EXERCISE DESCRIPTION:
Using the records below, return exactly the lines from the one containing "exposure_s: 1/344" through the last, and omit pictures.

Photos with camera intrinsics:
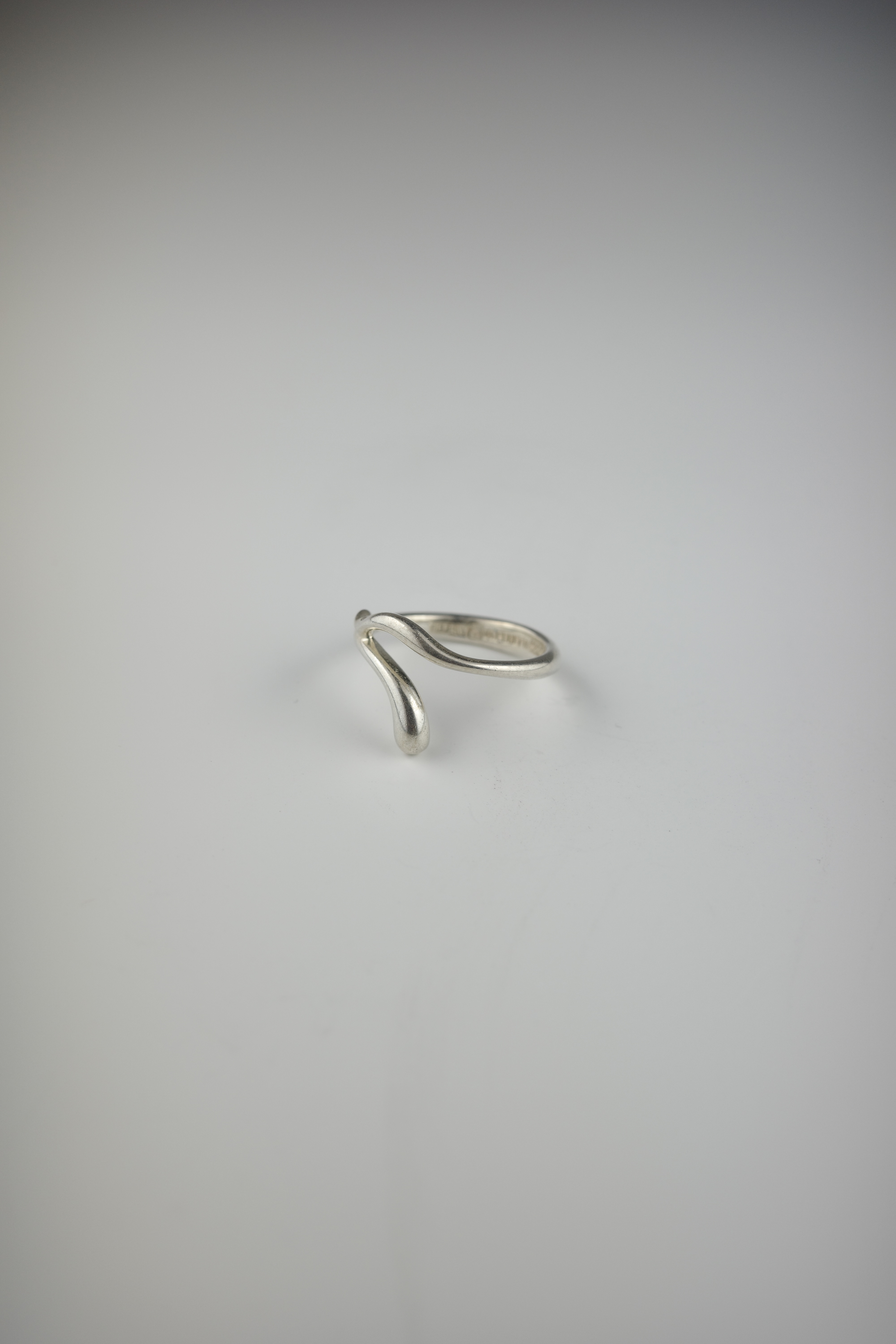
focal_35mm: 40
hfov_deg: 33.4
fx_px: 1493
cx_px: 448
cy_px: 672
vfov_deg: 48.5
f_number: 5.6
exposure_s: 1/100
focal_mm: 26
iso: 100
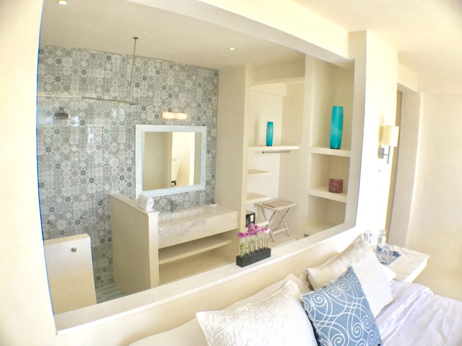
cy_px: 173
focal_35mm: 28
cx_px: 231
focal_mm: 3.99
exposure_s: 1/344
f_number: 1.8
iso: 20
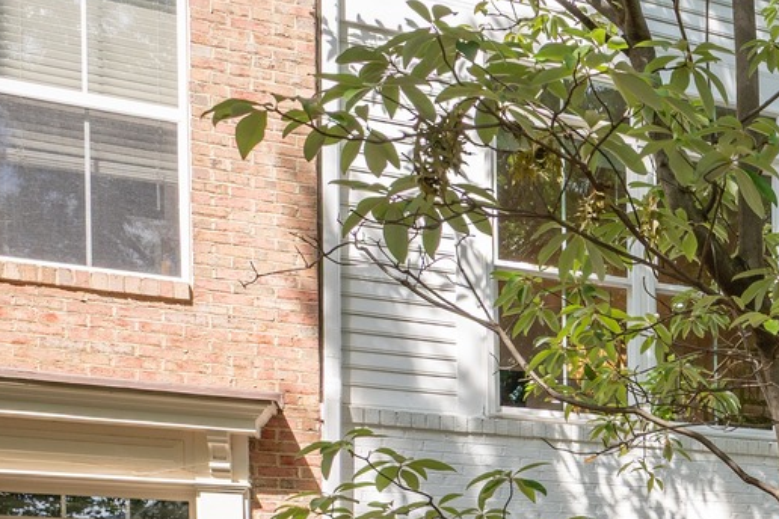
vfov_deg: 22.1
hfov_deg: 28.6
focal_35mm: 55
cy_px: 679
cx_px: 1048
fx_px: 1190
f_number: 8
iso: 320
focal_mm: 17.5
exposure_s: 1/200
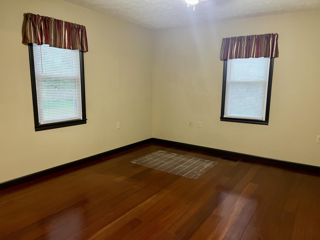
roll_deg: -0.2
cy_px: 120
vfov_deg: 53.1
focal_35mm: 26
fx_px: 240
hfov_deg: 67.3
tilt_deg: -7.9
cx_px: 160
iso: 250
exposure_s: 1/60
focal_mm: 5.1
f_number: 1.6
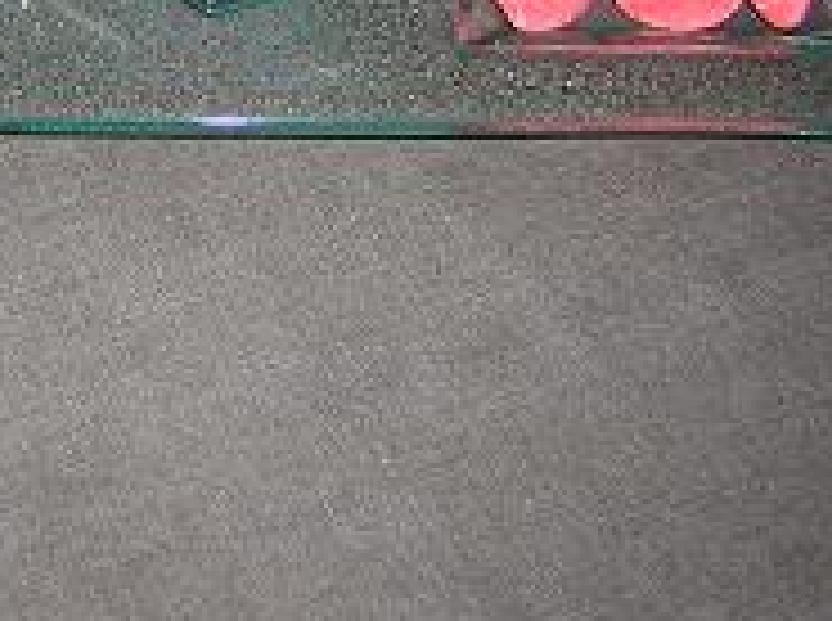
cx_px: 202
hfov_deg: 24.8
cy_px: 14
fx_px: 1871
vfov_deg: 18.4
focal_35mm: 78
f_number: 2.6
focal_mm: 4.7
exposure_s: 1/60.1
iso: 50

WRITTEN ANSWER:
exposure_s: 1/344
f_number: 1.8
iso: 20
vfov_deg: 22.1
hfov_deg: 28.6
focal_35mm: 55
cy_px: 679
cx_px: 1048
fx_px: 1190
f_number: 8
iso: 320
focal_mm: 17.5
exposure_s: 1/200
roll_deg: -0.2
cy_px: 120
vfov_deg: 53.1
focal_35mm: 26
fx_px: 240
hfov_deg: 67.3
tilt_deg: -7.9
cx_px: 160
iso: 250
exposure_s: 1/60
focal_mm: 5.1
f_number: 1.6
cx_px: 202
hfov_deg: 24.8
cy_px: 14
fx_px: 1871
vfov_deg: 18.4
focal_35mm: 78
f_number: 2.6
focal_mm: 4.7
exposure_s: 1/60.1
iso: 50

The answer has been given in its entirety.